Весомость этих слов в сцене состоит в том, что они здесь, в этой сцене, — единственный ключ к внутреннему миру главного героя романа, и нужно отдать себе отчет в том, что ключ этот — слишком миниатюрный для эпизода, который наполнен такой мощной силой. Этот ключ или ключик легко теряется из виду, и потому он не столько открывает перед нами внутренний мир героя, сколько указывает на него, — мы не видим, не наблюдаем героя, а можем только заключить о таких-то чертах его характера. Но это как раз типично для Штифтера, особенно для позднего. В романе «Витико» то, что можно было бы назвать характерами, сузилось до тоненькой полоски, — и эта тоненькая полоска — верхний слой их сознания, соседствующий с идеальным и приобщенный к идеальному. Но узенькая полоска концентрирует в себе полнейшую ясность. Поступки очевидны, однозначны, честны, последовательны, слова ясны, убедительны, четки, память — тверда; человек в полном обладании самим собою. Как вся жизнь героя протекает на гребне возможного для него, так и все слова его полны напряжения, в котором кристаллизуется пламя души и всякое волнение обретает уже неиндивидуальную четкость контуров. Герой одновременно прозрачен и темен; как он выражает себя в словах и поступках — недвусмысленно ясно, и он во всем знает себя; но за словами и делами остается еще глубина: мы знаем, что глубина есть, но не знаем, что в этой глубине. Видимое лежит на ладони, — в остальном герой Штифтера зашифровывает себя. Сама ясность зашифровывает, словно лед, скрывающий течение воды.

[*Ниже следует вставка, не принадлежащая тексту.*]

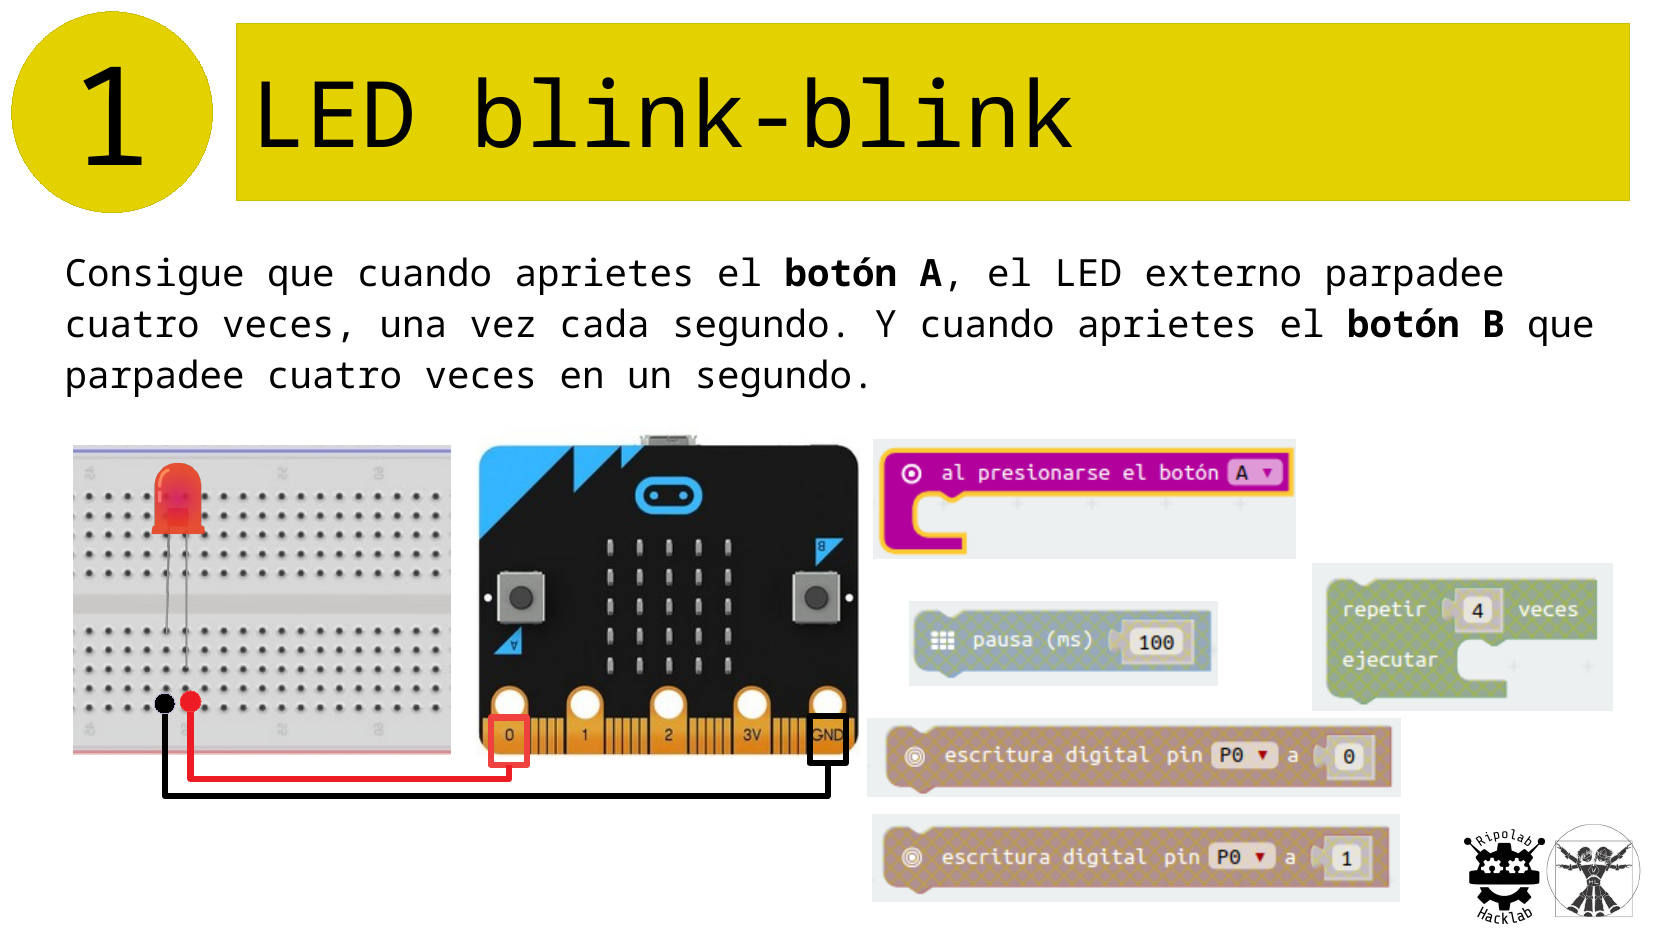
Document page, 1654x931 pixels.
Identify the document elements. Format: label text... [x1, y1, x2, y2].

picture [475, 426, 860, 758]
picture [872, 814, 1400, 902]
picture [873, 439, 1296, 559]
picture [1312, 563, 1613, 711]
picture [14, 431, 451, 755]
text_box LED blink-blink [236, 23, 1630, 201]
picture [867, 718, 1401, 797]
picture [494, 721, 524, 758]
text_box 1 [11, 11, 213, 213]
text_box [154, 692, 176, 714]
picture [1464, 820, 1642, 924]
text_box Consigue que cuando aprietes el botón A, el LED externo parpadee cuatro veces, una vez cada segundo. Y cuando aprietes el botón B que parpadee cuatro veces en un segundo. [49, 238, 1629, 401]
picture [813, 719, 843, 758]
text_box [180, 690, 202, 712]
picture [909, 601, 1218, 686]
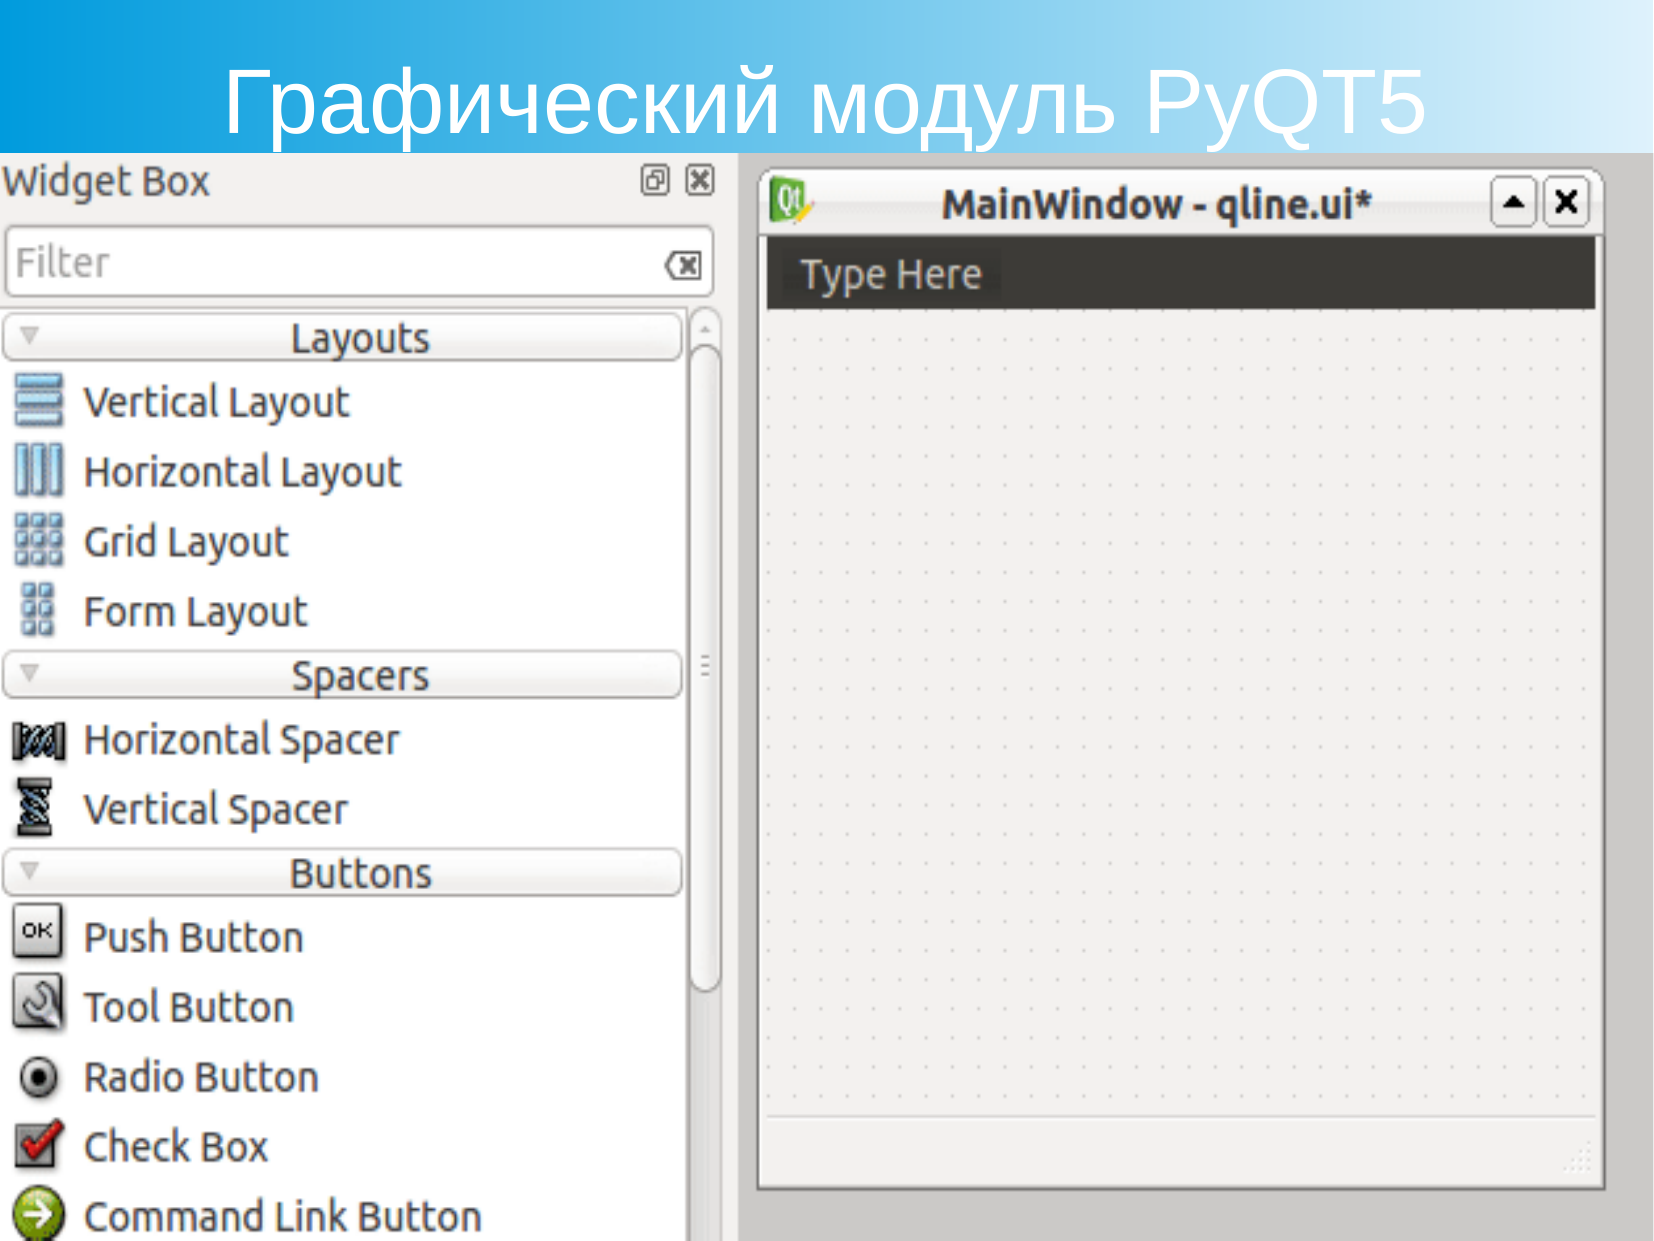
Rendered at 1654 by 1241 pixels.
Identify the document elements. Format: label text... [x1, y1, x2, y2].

Уже в гораздо более раннем рассказе «Турмалин», в первой редакции называвшемся «Привратник в господском доме», история человека рассказана только через вещи, окружающие его; это психологический рассказ, но не о переживаниях людей, а о странных и уже вполне объективных следствиях переживаний, семейная драма изложена в нескольких строках. «Витико» — крайний пример, и не только для Штифтера:
«— Я хотела тебя увидеть, — сказала Берта, — и когда я увидела тебя, ты был мне люб.
И когда я увидел тебя, ты тоже была мне люба, — сказал Витико. — Мы оба были дети.
Да, но до тебя я видела прекрасных рыцарей и юношей, и ни один не был мне люб, — ответила Берта.